**EXERCISE REQUIREMENTS:** Repeat exactly the lines below that lie between the line with "status: HR-positive, HER2-negative." and the line with "- lesion 1 (tumor, lower", counting both of those lines as part of the answer.

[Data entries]
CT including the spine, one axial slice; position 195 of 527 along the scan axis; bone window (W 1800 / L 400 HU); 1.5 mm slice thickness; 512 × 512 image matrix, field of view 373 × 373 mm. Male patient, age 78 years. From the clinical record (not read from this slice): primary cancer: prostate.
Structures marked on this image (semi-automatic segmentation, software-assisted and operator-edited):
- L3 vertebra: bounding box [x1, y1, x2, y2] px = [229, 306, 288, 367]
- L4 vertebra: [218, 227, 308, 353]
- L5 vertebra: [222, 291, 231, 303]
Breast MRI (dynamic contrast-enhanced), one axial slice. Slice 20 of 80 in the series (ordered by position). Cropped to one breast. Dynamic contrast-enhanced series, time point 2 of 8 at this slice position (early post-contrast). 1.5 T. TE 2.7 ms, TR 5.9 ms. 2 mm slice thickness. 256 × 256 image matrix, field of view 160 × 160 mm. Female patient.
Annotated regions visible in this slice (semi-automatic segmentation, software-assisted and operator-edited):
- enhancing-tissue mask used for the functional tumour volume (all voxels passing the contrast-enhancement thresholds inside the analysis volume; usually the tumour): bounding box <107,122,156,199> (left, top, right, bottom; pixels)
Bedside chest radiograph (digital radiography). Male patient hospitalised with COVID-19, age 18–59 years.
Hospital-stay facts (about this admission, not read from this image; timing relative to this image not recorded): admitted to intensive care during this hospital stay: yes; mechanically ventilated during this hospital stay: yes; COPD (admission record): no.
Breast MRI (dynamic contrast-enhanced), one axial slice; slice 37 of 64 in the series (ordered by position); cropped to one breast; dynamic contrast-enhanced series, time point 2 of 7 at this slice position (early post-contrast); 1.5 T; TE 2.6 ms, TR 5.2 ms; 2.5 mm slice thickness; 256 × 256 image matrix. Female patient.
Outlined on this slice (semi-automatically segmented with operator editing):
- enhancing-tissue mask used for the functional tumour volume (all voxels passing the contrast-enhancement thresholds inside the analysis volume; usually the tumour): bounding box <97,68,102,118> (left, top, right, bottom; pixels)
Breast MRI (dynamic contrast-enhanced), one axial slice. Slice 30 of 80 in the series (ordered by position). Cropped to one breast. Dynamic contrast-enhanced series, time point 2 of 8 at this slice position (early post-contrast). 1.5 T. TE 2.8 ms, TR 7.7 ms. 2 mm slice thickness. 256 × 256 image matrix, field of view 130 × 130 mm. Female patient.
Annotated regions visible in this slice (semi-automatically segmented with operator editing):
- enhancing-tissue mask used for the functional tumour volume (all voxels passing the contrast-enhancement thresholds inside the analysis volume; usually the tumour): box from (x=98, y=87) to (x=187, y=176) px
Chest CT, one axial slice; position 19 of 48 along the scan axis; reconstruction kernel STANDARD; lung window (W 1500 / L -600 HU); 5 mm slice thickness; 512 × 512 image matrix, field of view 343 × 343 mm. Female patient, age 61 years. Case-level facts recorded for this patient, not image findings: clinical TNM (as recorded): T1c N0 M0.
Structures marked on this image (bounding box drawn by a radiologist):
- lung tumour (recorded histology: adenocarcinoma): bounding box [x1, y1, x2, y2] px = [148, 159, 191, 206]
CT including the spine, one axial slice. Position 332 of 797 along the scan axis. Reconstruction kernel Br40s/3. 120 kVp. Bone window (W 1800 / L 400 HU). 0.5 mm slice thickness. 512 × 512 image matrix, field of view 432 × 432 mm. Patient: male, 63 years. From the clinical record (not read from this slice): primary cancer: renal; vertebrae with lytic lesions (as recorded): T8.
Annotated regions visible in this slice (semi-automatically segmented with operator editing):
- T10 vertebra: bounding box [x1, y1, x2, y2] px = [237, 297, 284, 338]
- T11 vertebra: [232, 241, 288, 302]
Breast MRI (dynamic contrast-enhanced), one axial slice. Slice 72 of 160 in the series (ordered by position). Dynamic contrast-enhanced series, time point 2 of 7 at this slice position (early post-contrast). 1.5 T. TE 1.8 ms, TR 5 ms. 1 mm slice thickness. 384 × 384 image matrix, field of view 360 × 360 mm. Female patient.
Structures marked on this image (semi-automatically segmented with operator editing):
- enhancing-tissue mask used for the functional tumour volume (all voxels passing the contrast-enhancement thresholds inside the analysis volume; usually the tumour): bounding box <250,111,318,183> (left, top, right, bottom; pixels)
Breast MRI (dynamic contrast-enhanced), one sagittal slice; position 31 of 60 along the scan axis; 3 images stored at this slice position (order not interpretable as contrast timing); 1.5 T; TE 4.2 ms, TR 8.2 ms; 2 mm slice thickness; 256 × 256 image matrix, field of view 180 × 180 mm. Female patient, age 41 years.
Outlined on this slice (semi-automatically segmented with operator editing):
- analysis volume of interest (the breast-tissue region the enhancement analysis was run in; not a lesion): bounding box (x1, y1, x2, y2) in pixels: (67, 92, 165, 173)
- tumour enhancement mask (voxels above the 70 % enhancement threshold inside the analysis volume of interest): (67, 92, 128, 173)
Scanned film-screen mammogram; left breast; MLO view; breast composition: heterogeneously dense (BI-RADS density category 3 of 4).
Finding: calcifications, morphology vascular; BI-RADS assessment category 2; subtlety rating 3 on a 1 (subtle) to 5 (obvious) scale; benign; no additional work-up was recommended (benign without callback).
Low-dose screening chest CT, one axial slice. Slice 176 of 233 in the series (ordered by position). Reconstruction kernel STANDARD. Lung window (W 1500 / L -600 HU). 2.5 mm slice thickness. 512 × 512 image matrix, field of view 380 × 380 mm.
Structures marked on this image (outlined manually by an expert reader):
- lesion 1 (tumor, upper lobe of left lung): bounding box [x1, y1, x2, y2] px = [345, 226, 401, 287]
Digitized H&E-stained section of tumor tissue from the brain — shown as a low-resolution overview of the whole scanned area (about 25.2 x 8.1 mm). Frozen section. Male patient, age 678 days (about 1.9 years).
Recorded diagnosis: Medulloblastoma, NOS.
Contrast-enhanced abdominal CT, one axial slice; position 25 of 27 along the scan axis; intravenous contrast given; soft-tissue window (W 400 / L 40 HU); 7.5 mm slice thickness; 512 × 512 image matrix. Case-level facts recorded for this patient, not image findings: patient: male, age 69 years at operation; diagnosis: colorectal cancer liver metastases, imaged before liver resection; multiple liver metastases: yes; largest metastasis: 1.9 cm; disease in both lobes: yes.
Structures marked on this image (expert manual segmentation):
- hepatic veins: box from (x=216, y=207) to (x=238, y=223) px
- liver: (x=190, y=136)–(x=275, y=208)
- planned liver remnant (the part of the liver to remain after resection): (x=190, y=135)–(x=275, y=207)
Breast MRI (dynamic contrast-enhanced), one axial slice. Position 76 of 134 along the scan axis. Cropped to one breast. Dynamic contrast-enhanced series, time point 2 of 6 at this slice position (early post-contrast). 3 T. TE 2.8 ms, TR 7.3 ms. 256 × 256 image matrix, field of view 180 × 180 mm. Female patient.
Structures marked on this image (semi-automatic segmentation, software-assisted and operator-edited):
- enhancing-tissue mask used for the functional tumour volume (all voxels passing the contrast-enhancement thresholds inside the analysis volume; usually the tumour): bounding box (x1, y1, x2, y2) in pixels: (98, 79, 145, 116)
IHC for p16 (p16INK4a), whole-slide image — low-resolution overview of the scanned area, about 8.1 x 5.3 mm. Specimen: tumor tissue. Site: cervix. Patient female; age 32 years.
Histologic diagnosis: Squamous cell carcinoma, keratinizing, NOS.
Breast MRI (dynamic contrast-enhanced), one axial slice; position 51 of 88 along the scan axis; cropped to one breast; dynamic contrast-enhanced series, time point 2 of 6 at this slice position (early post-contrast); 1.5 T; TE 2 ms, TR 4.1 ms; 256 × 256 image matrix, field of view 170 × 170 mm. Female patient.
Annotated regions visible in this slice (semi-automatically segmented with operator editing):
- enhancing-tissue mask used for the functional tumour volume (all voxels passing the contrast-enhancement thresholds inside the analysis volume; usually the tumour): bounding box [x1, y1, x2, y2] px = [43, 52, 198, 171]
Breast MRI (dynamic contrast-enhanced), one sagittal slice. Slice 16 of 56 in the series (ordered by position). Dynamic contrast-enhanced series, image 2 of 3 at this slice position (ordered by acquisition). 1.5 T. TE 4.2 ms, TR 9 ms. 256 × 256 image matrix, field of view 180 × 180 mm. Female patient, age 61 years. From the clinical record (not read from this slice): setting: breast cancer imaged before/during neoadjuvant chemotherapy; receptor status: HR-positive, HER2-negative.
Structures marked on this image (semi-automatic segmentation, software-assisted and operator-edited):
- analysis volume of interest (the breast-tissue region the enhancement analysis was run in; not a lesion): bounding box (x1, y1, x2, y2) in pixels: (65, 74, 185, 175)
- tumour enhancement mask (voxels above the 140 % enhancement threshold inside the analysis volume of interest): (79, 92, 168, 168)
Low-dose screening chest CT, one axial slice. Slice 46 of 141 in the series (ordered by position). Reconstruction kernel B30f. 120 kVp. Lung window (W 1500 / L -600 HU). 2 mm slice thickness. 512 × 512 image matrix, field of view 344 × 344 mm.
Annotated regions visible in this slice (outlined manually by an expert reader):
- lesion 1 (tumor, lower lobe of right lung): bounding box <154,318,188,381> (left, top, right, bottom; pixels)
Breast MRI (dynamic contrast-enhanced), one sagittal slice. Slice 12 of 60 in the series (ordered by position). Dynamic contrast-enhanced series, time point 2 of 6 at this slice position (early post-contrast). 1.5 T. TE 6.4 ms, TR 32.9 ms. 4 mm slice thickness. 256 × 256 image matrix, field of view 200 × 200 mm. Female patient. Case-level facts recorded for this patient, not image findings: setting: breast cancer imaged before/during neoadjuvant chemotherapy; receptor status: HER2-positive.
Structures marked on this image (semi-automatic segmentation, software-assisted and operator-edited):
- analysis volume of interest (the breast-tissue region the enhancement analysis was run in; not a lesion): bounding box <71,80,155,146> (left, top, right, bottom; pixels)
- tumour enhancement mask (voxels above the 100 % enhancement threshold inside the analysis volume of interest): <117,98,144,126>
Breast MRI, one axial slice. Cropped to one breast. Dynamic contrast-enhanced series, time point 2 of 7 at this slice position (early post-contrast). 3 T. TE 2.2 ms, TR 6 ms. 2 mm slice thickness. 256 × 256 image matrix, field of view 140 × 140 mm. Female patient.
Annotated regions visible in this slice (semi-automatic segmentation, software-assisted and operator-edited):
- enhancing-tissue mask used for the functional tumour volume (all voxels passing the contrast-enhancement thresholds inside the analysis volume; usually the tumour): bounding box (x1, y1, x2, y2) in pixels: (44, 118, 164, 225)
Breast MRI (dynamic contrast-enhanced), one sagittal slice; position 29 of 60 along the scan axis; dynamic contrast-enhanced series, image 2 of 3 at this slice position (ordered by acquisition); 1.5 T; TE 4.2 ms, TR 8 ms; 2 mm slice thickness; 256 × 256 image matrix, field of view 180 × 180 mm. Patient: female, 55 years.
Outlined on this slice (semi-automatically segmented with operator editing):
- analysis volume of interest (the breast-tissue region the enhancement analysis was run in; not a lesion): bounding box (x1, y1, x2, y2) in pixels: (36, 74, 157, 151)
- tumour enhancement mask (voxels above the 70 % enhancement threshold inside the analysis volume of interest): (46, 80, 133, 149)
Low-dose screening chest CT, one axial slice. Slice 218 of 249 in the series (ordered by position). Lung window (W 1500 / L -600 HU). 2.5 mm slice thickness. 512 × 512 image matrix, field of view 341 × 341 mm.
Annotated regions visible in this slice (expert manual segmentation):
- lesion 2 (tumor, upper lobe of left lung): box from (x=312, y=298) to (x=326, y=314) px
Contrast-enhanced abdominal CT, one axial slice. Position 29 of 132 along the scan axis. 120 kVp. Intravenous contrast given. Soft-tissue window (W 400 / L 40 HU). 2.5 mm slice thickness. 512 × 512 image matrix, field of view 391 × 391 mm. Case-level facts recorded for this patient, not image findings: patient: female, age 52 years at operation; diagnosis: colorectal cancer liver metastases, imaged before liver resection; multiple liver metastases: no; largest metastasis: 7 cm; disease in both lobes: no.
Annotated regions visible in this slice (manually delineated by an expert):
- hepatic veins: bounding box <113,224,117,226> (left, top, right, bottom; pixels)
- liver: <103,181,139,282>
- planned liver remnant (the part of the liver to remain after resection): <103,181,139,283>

**OUTPUT OF THE TASK:**
Breast MRI (dynamic contrast-enhanced), one sagittal slice. Slice 16 of 56 in the series (ordered by position). Dynamic contrast-enhanced series, image 2 of 3 at this slice position (ordered by acquisition). 1.5 T. TE 4.2 ms, TR 9 ms. 256 × 256 image matrix, field of view 180 × 180 mm. Female patient, age 61 years. From the clinical record (not read from this slice): setting: breast cancer imaged before/during neoadjuvant chemotherapy; receptor status: HR-positive, HER2-negative.
Structures marked on this image (semi-automatic segmentation, software-assisted and operator-edited):
- analysis volume of interest (the breast-tissue region the enhancement analysis was run in; not a lesion): bounding box (x1, y1, x2, y2) in pixels: (65, 74, 185, 175)
- tumour enhancement mask (voxels above the 140 % enhancement threshold inside the analysis volume of interest): (79, 92, 168, 168)
Low-dose screening chest CT, one axial slice. Slice 46 of 141 in the series (ordered by position). Reconstruction kernel B30f. 120 kVp. Lung window (W 1500 / L -600 HU). 2 mm slice thickness. 512 × 512 image matrix, field of view 344 × 344 mm.
Annotated regions visible in this slice (outlined manually by an expert reader):
- lesion 1 (tumor, lower lobe of right lung): bounding box <154,318,188,381> (left, top, right, bottom; pixels)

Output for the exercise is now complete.